# Milk bottles



## kkweinb (Oct 17, 2011)

We are getting geared up to buy our milk cow and sell dairy products this year. Im trying to figure out what kind of containers to use to sell milk in. There is a woman around her that sells milk and she used 2qt mason jars and suggested buying plastic lids. I really like the idea of selling the milk in glass but I dont know how well it will pour from canning jars. What are your ideas? and sources?


----------



## kranac (Sep 8, 2010)

Thats the best and cheapest idea. Use a dry erase marker on the lid. Pouring isnt an issue.

I have some 8$ bottles from stanpac but most people just want the half gallon mason jar. Prices for 6 run from 8-11$ with lid its like 2$.

After breaking 3 $8 bottles from freezing to long we quit that. Twice


----------



## BlackWillowFarm (Mar 24, 2008)

I use half gallon mason jars with a plastic cap too. I charge a bottle deposit equal to the cost of the jar and lid. That way if the jars get broken or the people don't bring it back, my cost is covered. 

They pour fine but can be a bit heavy and awkward for small hands. 

The best price I've found is at Ace Hardware stores. They put them on sale sometimes for under $10.00 a case (6 jars). With everything costing more now, I suppose they won't be that cheap anymore though.


----------



## suzyhomemaker09 (Sep 24, 2004)

If selling in mason jars with plastic lids it helps to put a standard metal lid (not ring) on top before putting the plastic lid on...otherwise they tend to leak as there is not a sure seal.


----------



## kkweinb (Oct 17, 2011)

Thank You all for your input. I think I will order some jars and plastic lids. Thanks for the tip regarding the metal lid under the plastic. Are any of you selling butter? What container do you use for that?


----------



## melco (May 7, 2006)

The milk I buy comes in the gallon pickle TYPE jars. I transfer it when I get home into the half gallon jars you are talking about. Glad to hear about the lid under the cap.


----------



## mommathea (May 27, 2009)

We are asked to bring out own jars when we get our milk.


----------

### DATA SEGMENT
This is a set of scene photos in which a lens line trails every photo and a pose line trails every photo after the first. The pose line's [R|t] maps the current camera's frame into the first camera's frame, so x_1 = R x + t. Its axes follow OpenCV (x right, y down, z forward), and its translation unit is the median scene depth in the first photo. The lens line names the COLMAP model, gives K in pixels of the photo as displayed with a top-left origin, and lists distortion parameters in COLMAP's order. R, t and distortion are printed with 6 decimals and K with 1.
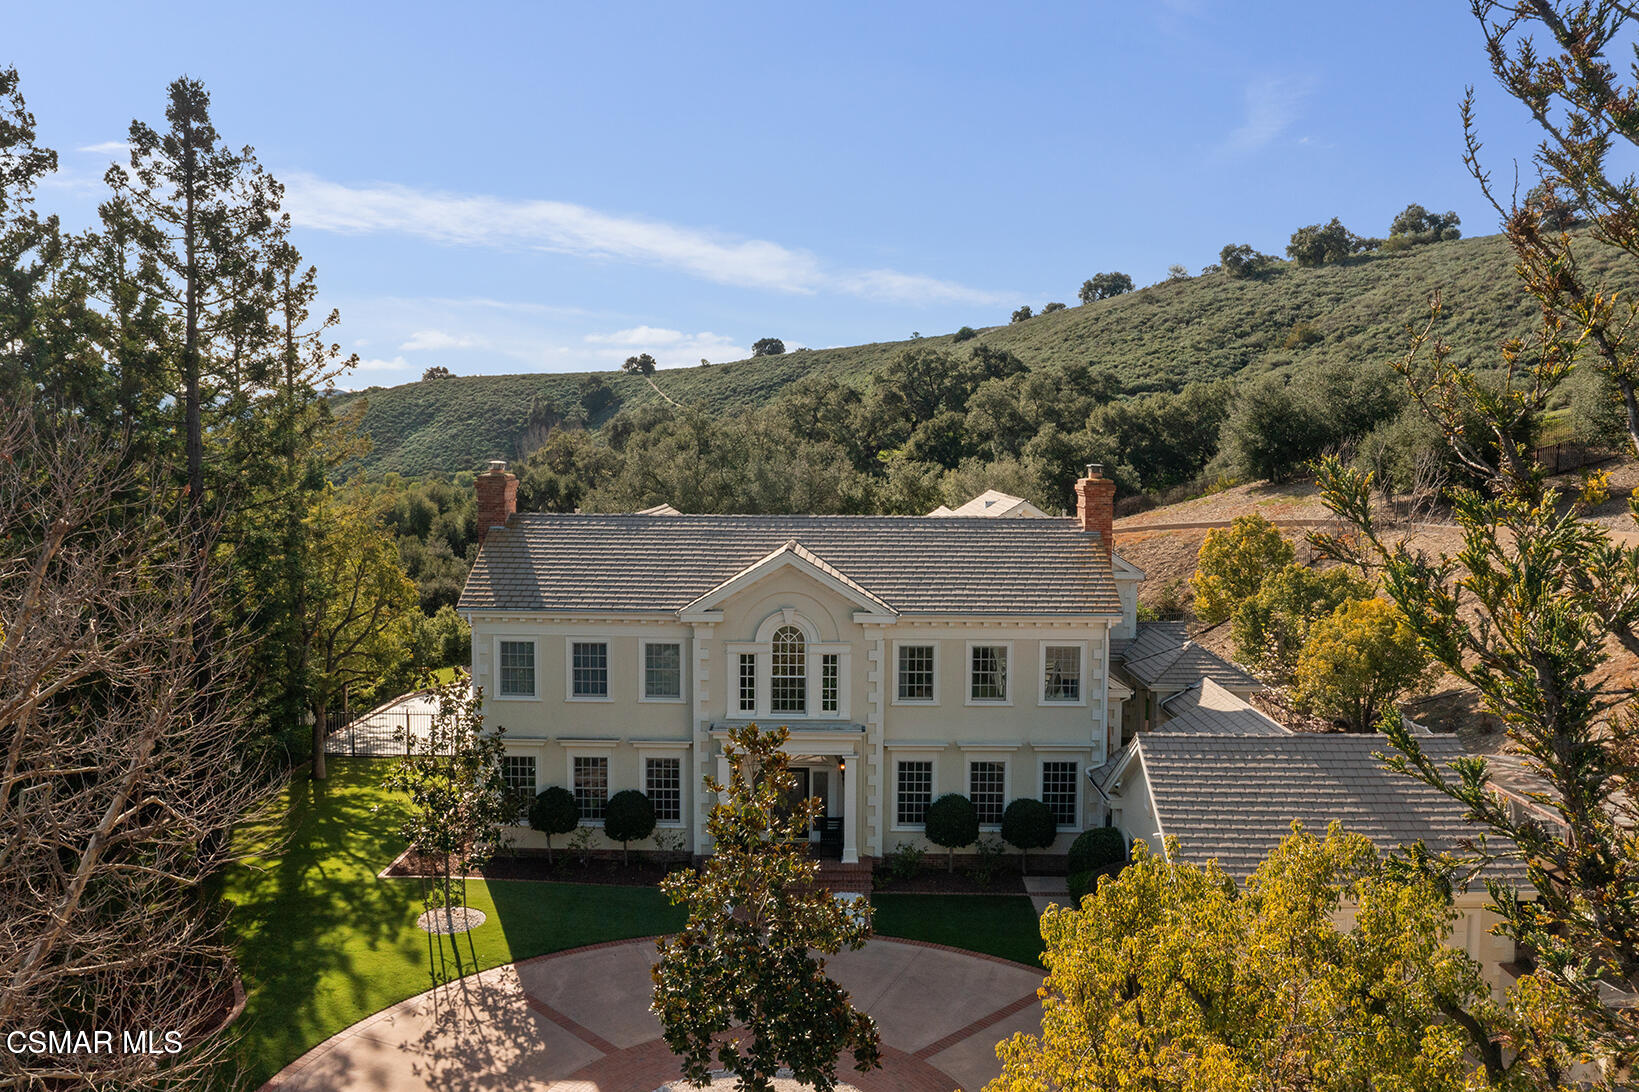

### EXPLORE THE MATERIAL
a) From the milk bottle thread, extract the passage starting at "If selling in" and ending at "a sure seal.".
b) Name each distinct username that posted in the milk bottle thread, listing each only once.
The material above has no connection to the milk bottle thread.

### SOLUTIONS IN ORDER
a)
If selling in mason jars with plastic lids it helps to put a standard metal lid (not ring) on top before putting the plastic lid on...otherwise they tend to leak as there is not a sure seal.

b)
kkweinb
kranac
BlackWillowFarm
suzyhomemaker09
melco
mommathea